Move forward a couple of decades and we've got the Saudi sheep deal which is painting Foreign Minister Murray McCully as the black sheep, scheming with a Saudi businessman to get a free trade deal with the Gulf States across the line.

Our public watchdog the Auditor General's now casting her eye over the details of McCully's machinations, which saw a model Kiwi farm set up in the Saudi Arabian desert and stocked with pregnant ewes, along with a four million dollar sweetener on top for the businessman who was cross about his live-sheep-for-slaughter trade being axed.

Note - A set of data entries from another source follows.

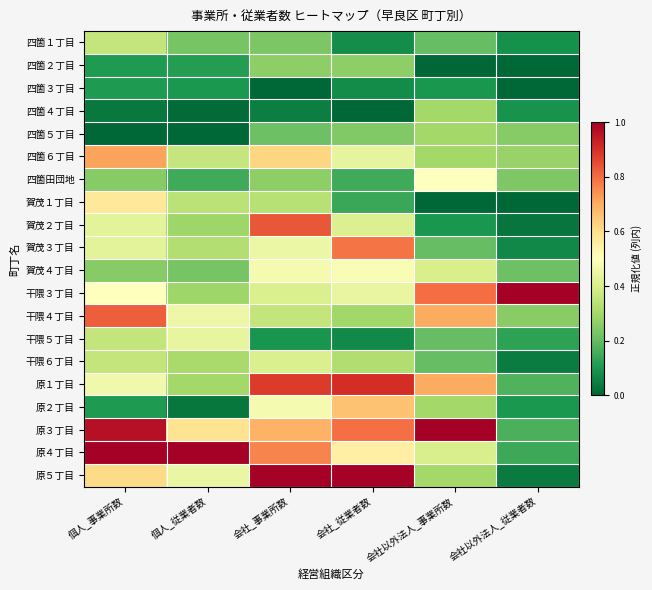

Reading left to right, what are all the values shown in this chart?

四箇１丁目: 個人_事業所数=0.4	個人_従業者数=0.2	会社_事業所数=0.2	会社_従業者数=0.1	会社以外法人_事業所数=0.2	会社以外法人_従業者数=0.1
四箇２丁目: 個人_事業所数=0.1	個人_従業者数=0.1	会社_事業所数=0.3	会社_従業者数=0.3	会社以外法人_事業所数=0.0	会社以外法人_従業者数=0.0
四箇３丁目: 個人_事業所数=0.1	個人_従業者数=0.1	会社_事業所数=0.0	会社_従業者数=0.1	会社以外法人_事業所数=0.1	会社以外法人_従業者数=0.0
四箇４丁目: 個人_事業所数=0.0	個人_従業者数=0.0	会社_事業所数=0.0	会社_従業者数=0.0	会社以外法人_事業所数=0.3	会社以外法人_従業者数=0.1
四箇５丁目: 個人_事業所数=0.0	個人_従業者数=0.0	会社_事業所数=0.2	会社_従業者数=0.2	会社以外法人_事業所数=0.3	会社以外法人_従業者数=0.2
四箇６丁目: 個人_事業所数=0.7	個人_従業者数=0.4	会社_事業所数=0.6	会社_従業者数=0.4	会社以外法人_事業所数=0.3	会社以外法人_従業者数=0.3
四箇田団地: 個人_事業所数=0.2	個人_従業者数=0.1	会社_事業所数=0.3	会社_従業者数=0.1	会社以外法人_事業所数=0.5	会社以外法人_従業者数=0.2
賀茂１丁目: 個人_事業所数=0.6	個人_従業者数=0.3	会社_事業所数=0.3	会社_従業者数=0.1	会社以外法人_事業所数=0.0	会社以外法人_従業者数=0.0
賀茂２丁目: 個人_事業所数=0.4	個人_従業者数=0.3	会社_事業所数=0.8	会社_従業者数=0.4	会社以外法人_事業所数=0.1	会社以外法人_従業者数=0.0
賀茂３丁目: 個人_事業所数=0.4	個人_従業者数=0.3	会社_事業所数=0.5	会社_従業者数=0.8	会社以外法人_事業所数=0.2	会社以外法人_従業者数=0.1
賀茂４丁目: 個人_事業所数=0.2	個人_従業者数=0.2	会社_事業所数=0.5	会社_従業者数=0.5	会社以外法人_事業所数=0.4	会社以外法人_従業者数=0.2
干隈３丁目: 個人_事業所数=0.5	個人_従業者数=0.3	会社_事業所数=0.4	会社_従業者数=0.4	会社以外法人_事業所数=0.8	会社以外法人_従業者数=1.0
干隈４丁目: 個人_事業所数=0.8	個人_従業者数=0.5	会社_事業所数=0.4	会社_従業者数=0.3	会社以外法人_事業所数=0.7	会社以外法人_従業者数=0.3
干隈５丁目: 個人_事業所数=0.4	個人_従業者数=0.4	会社_事業所数=0.1	会社_従業者数=0.1	会社以外法人_事業所数=0.2	会社以外法人_従業者数=0.1
干隈６丁目: 個人_事業所数=0.4	個人_従業者数=0.3	会社_事業所数=0.4	会社_従業者数=0.3	会社以外法人_事業所数=0.2	会社以外法人_従業者数=0.0
原１丁目: 個人_事業所数=0.5	個人_従業者数=0.3	会社_事業所数=0.9	会社_従業者数=0.9	会社以外法人_事業所数=0.7	会社以外法人_従業者数=0.2
原２丁目: 個人_事業所数=0.1	個人_従業者数=0.0	会社_事業所数=0.5	会社_従業者数=0.7	会社以外法人_事業所数=0.3	会社以外法人_従業者数=0.1
原３丁目: 個人_事業所数=1.0	個人_従業者数=0.6	会社_事業所数=0.7	会社_従業者数=0.8	会社以外法人_事業所数=1.0	会社以外法人_従業者数=0.2
原４丁目: 個人_事業所数=1.0	個人_従業者数=1.0	会社_事業所数=0.8	会社_従業者数=0.5	会社以外法人_事業所数=0.4	会社以外法人_従業者数=0.1
原５丁目: 個人_事業所数=0.6	個人_従業者数=0.4	会社_事業所数=1.0	会社_従業者数=1.0	会社以外法人_事業所数=0.3	会社以外法人_従業者数=0.0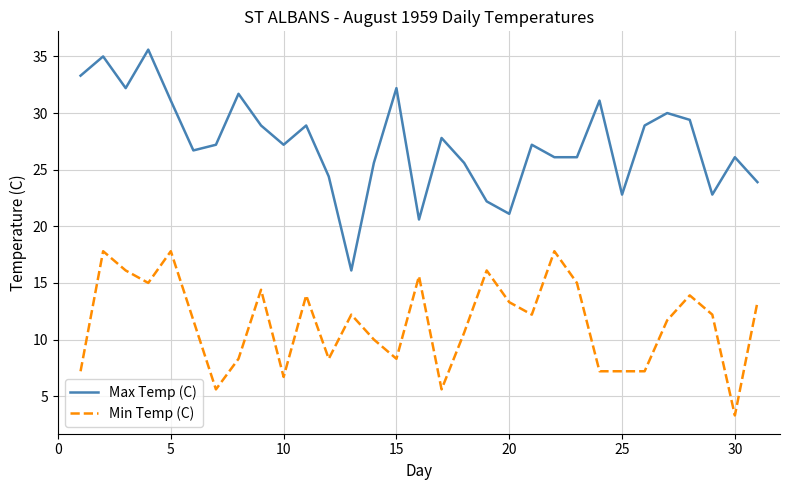

True or false: Min Temp (C) has more than 2 interior local peaks.

True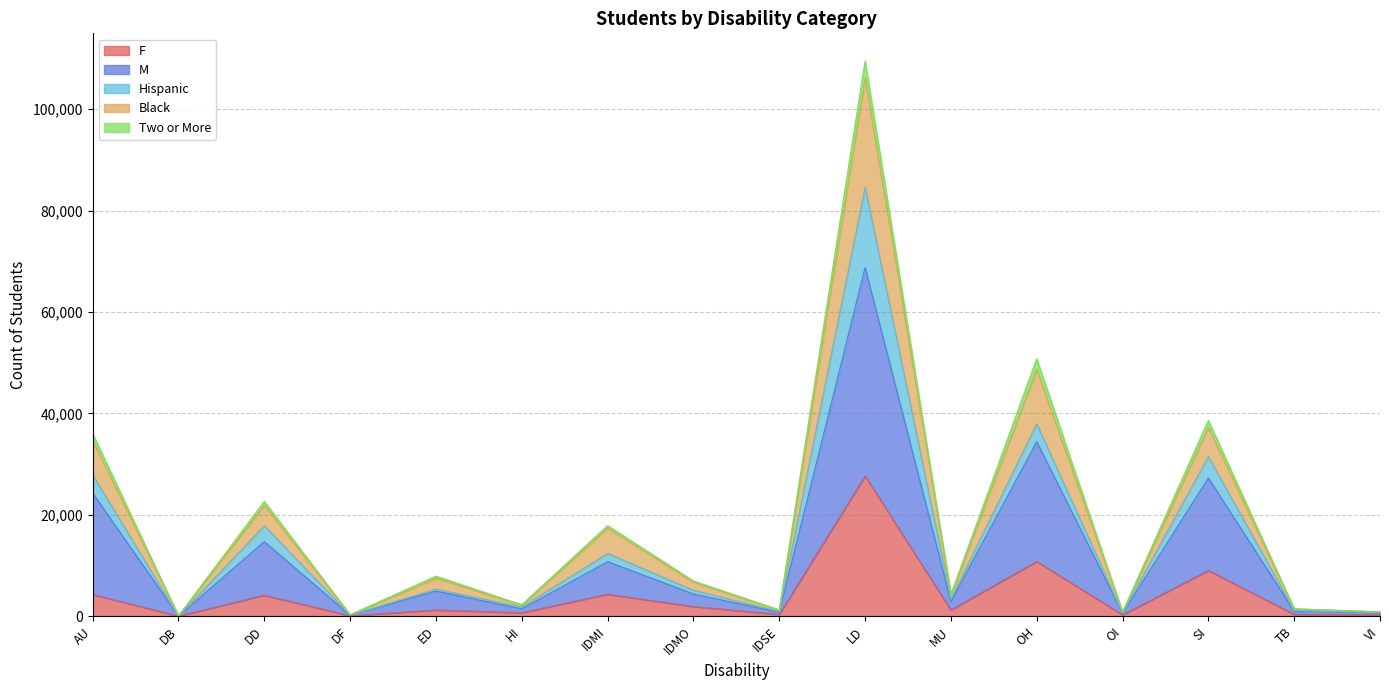

True or false: Black has a value of 452 at OI.

False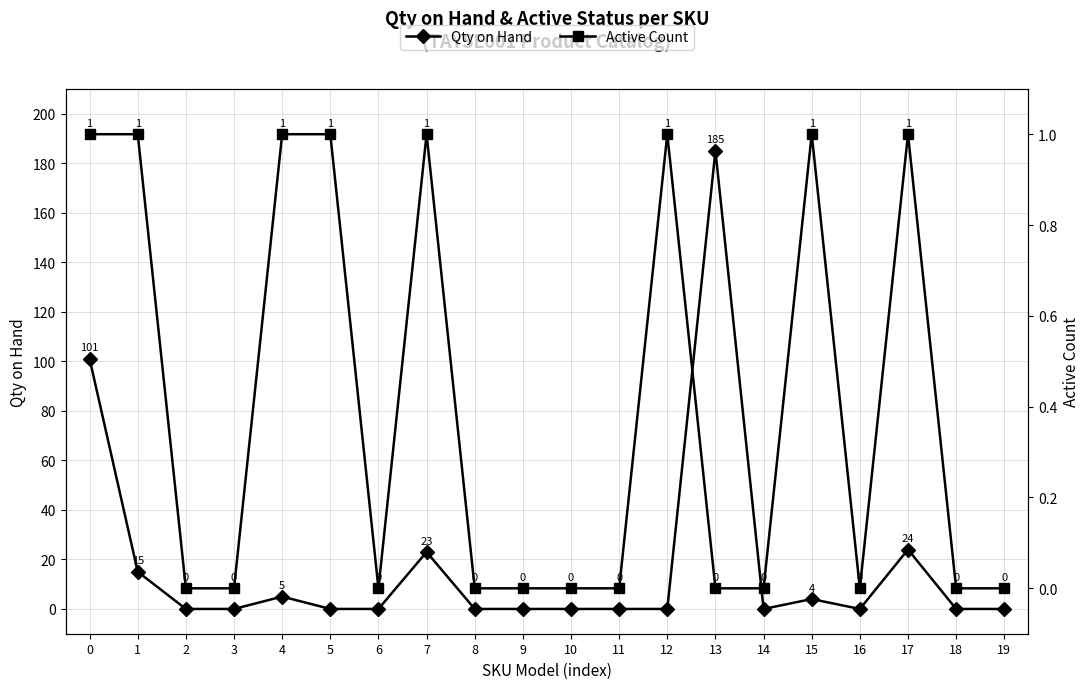

List the series in order of their peak value, highest first.

Qty on Hand, Active Count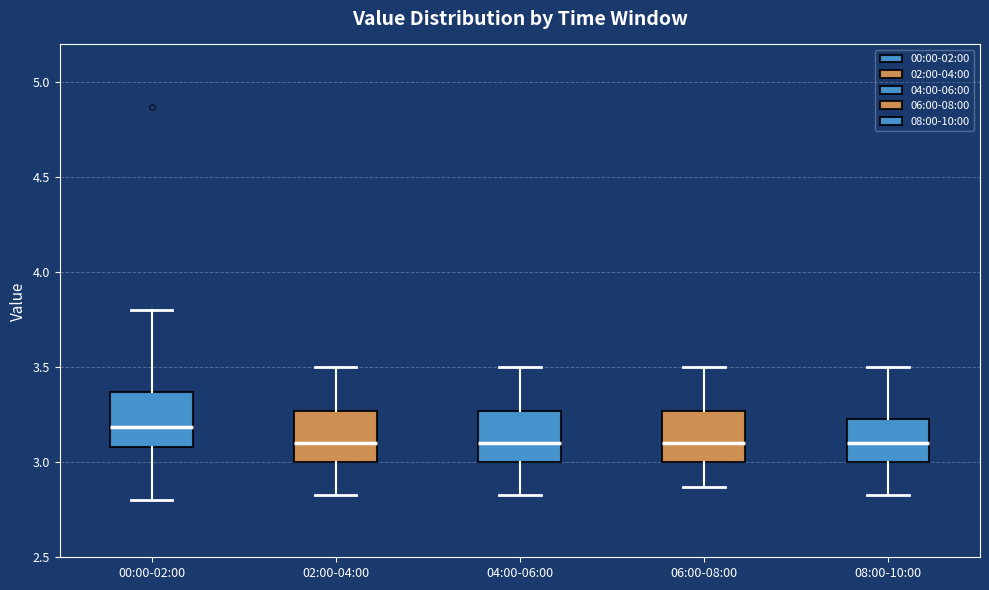

Reading left to right, transcribe this box plot: for each box, give where its median line is, the range the box spans, and where its two whiskers end, as read against the y-axis. The values are not printed on the chart, so give them approximately, as read against the axis.

00:00-02:00: median 3.20, box 3.10 to 3.35, whiskers 2.80 to 3.80
02:00-04:00: median 3.10, box 3.00 to 3.25, whiskers 2.85 to 3.50
04:00-06:00: median 3.10, box 3.00 to 3.25, whiskers 2.85 to 3.50
06:00-08:00: median 3.10, box 3.00 to 3.25, whiskers 2.85 to 3.50
08:00-10:00: median 3.10, box 3.00 to 3.25, whiskers 2.85 to 3.50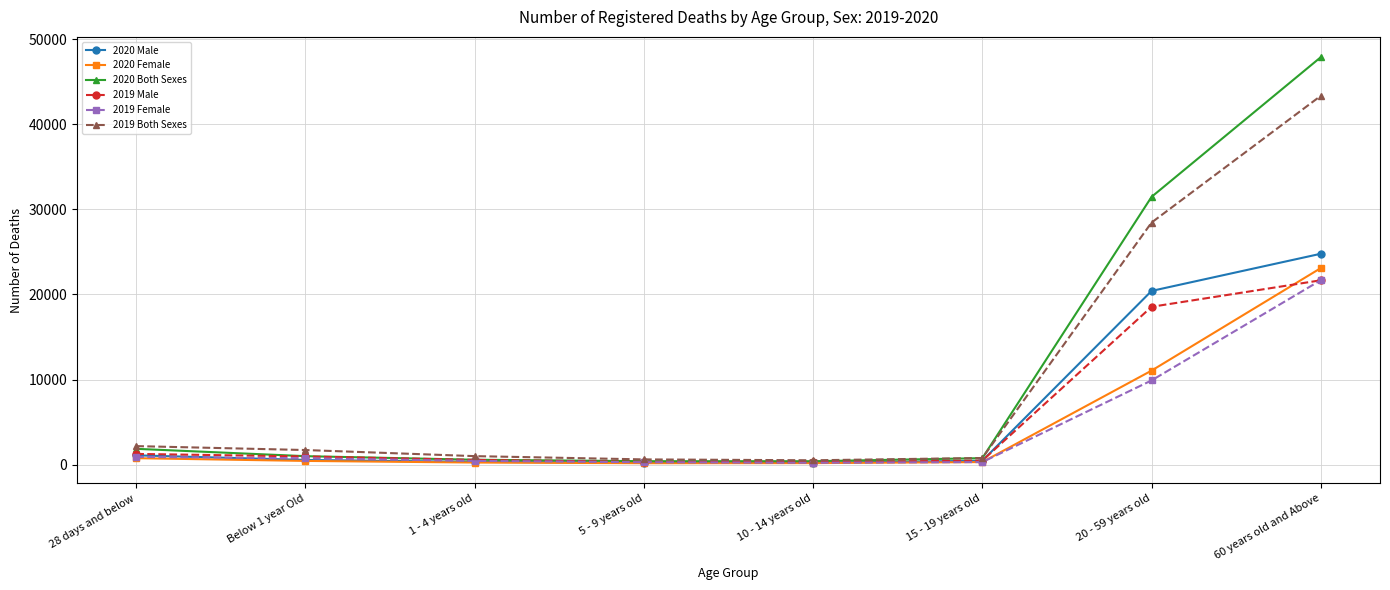

Which label corresponds to the largest value in the chart?

60 years old and Above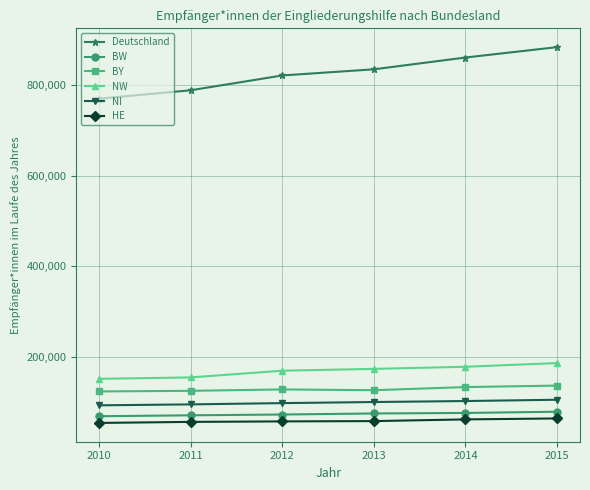

What is the value of the NW point at the 2nd from the left?

155269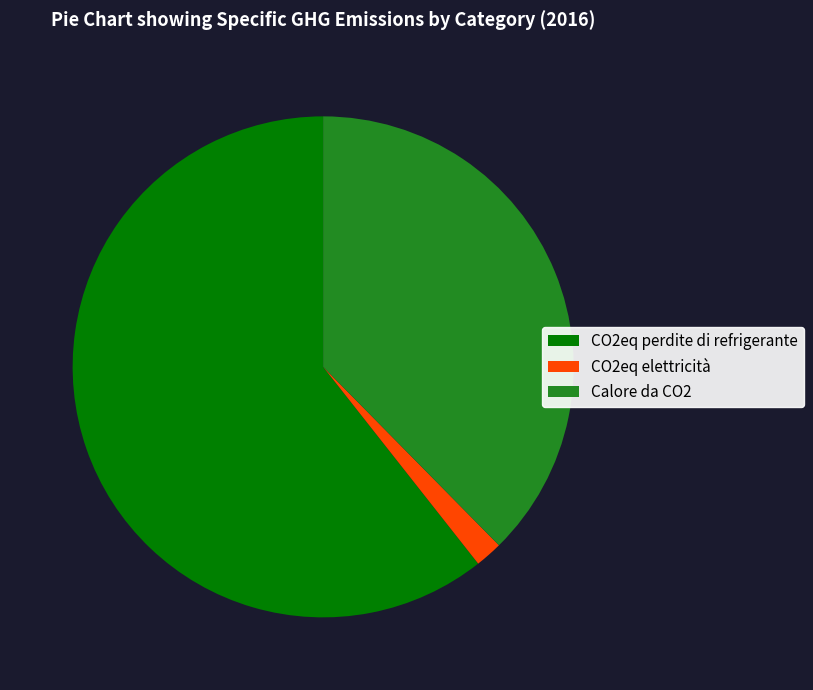

True or false: CO2eq elettricità accounts for 12% of the total.

False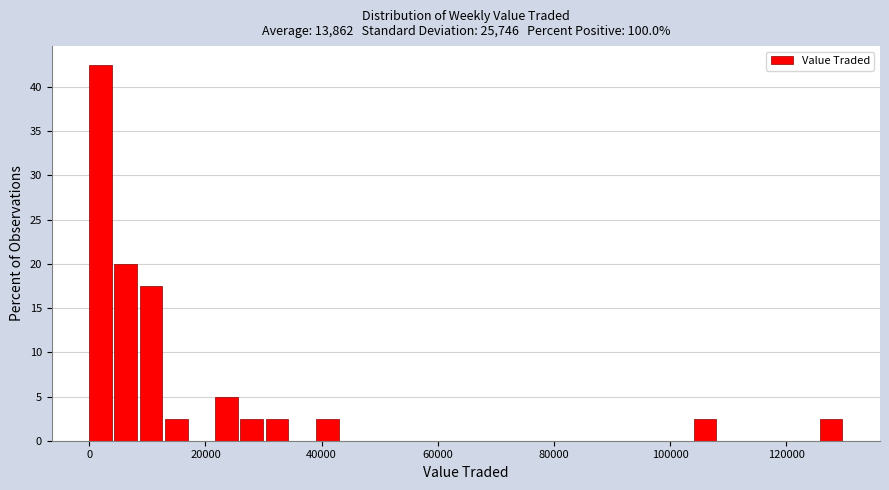

Around what value on the x-axis is the tallest bar? Give the approximate position of its centre, as read against the axis.

2000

The blowtorch has been trained on Teflon John Key who's been forced to take the heat because McCully's been out of the country virtually ever since the issue blew up. To cloud the issue, which Key has wrongly insisted was entirely Labour's fault, the Beehive tried the death by a thousand pages trick a couple of weeks ago, dumping documents that few had the time to read in detail, although a lot of that was blacked out anyway.

Labour's been beavering away in the small print and seems to have proven the Beehive's breached its own rules by involving people in making decisions on the Saudi farm deal that they went on to benefit from, while at the same time cutting out competition.

Unfortunately, it's the way of doing business by a few that could end up jeopardising business being done by many in the wider Gulf region!